*WHAT THE TASK ASKS:* Reproduce every line of the entries below verbatim, keeping their original order.

*AVAILABLE DATA:*
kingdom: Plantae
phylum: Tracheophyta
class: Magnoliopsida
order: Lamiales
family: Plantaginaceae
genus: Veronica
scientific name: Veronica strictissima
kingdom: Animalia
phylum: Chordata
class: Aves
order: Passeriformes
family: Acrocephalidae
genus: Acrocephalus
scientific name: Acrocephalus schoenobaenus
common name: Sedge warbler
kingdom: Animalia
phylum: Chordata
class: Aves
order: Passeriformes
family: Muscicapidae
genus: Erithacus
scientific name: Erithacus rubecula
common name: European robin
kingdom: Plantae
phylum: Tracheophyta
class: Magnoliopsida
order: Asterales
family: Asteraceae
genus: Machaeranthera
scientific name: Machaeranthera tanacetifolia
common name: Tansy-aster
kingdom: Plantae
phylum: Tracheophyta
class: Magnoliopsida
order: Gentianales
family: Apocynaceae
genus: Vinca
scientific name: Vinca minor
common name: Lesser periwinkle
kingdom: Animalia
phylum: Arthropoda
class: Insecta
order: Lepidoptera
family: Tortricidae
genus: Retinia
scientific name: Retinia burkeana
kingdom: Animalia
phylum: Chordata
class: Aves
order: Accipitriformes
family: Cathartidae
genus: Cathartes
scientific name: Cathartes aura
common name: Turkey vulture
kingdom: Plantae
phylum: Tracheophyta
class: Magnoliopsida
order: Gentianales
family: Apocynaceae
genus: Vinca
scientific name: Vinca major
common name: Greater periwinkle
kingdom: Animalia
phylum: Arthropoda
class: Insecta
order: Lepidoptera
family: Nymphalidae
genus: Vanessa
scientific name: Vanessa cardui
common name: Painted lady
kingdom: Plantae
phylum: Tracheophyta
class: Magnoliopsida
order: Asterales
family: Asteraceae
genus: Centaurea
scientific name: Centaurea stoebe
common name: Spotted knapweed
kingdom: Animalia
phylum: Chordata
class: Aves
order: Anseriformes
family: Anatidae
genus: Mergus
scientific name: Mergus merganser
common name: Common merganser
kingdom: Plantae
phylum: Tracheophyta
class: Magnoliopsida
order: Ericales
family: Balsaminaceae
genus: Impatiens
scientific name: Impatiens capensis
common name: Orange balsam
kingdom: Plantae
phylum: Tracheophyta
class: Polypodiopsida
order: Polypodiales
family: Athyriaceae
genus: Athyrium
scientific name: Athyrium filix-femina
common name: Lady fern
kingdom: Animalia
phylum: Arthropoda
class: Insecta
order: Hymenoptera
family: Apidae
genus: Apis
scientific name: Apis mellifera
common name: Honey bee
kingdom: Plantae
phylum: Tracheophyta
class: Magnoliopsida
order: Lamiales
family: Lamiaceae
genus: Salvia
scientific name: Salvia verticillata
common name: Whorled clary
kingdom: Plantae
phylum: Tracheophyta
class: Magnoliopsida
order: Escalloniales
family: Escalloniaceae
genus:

*RESPONSE:*
kingdom: Plantae
phylum: Tracheophyta
class: Magnoliopsida
order: Lamiales
family: Plantaginaceae
genus: Veronica
scientific name: Veronica strictissima
kingdom: Animalia
phylum: Chordata
class: Aves
order: Passeriformes
family: Acrocephalidae
genus: Acrocephalus
scientific name: Acrocephalus schoenobaenus
common name: Sedge warbler
kingdom: Animalia
phylum: Chordata
class: Aves
order: Passeriformes
family: Muscicapidae
genus: Erithacus
scientific name: Erithacus rubecula
common name: European robin
kingdom: Plantae
phylum: Tracheophyta
class: Magnoliopsida
order: Asterales
family: Asteraceae
genus: Machaeranthera
scientific name: Machaeranthera tanacetifolia
common name: Tansy-aster
kingdom: Plantae
phylum: Tracheophyta
class: Magnoliopsida
order: Gentianales
family: Apocynaceae
genus: Vinca
scientific name: Vinca minor
common name: Lesser periwinkle
kingdom: Animalia
phylum: Arthropoda
class: Insecta
order: Lepidoptera
family: Tortricidae
genus: Retinia
scientific name: Retinia burkeana
kingdom: Animalia
phylum: Chordata
class: Aves
order: Accipitriformes
family: Cathartidae
genus: Cathartes
scientific name: Cathartes aura
common name: Turkey vulture
kingdom: Plantae
phylum: Tracheophyta
class: Magnoliopsida
order: Gentianales
family: Apocynaceae
genus: Vinca
scientific name: Vinca major
common name: Greater periwinkle
kingdom: Animalia
phylum: Arthropoda
class: Insecta
order: Lepidoptera
family: Nymphalidae
genus: Vanessa
scientific name: Vanessa cardui
common name: Painted lady
kingdom: Plantae
phylum: Tracheophyta
class: Magnoliopsida
order: Asterales
family: Asteraceae
genus: Centaurea
scientific name: Centaurea stoebe
common name: Spotted knapweed
kingdom: Animalia
phylum: Chordata
class: Aves
order: Anseriformes
family: Anatidae
genus: Mergus
scientific name: Mergus merganser
common name: Common merganser
kingdom: Plantae
phylum: Tracheophyta
class: Magnoliopsida
order: Ericales
family: Balsaminaceae
genus: Impatiens
scientific name: Impatiens capensis
common name: Orange balsam
kingdom: Plantae
phylum: Tracheophyta
class: Polypodiopsida
order: Polypodiales
family: Athyriaceae
genus: Athyrium
scientific name: Athyrium filix-femina
common name: Lady fern
kingdom: Animalia
phylum: Arthropoda
class: Insecta
order: Hymenoptera
family: Apidae
genus: Apis
scientific name: Apis mellifera
common name: Honey bee
kingdom: Plantae
phylum: Tracheophyta
class: Magnoliopsida
order: Lamiales
family: Lamiaceae
genus: Salvia
scientific name: Salvia verticillata
common name: Whorled clary
kingdom: Plantae
phylum: Tracheophyta
class: Magnoliopsida
order: Escalloniales
family: Escalloniaceae
genus:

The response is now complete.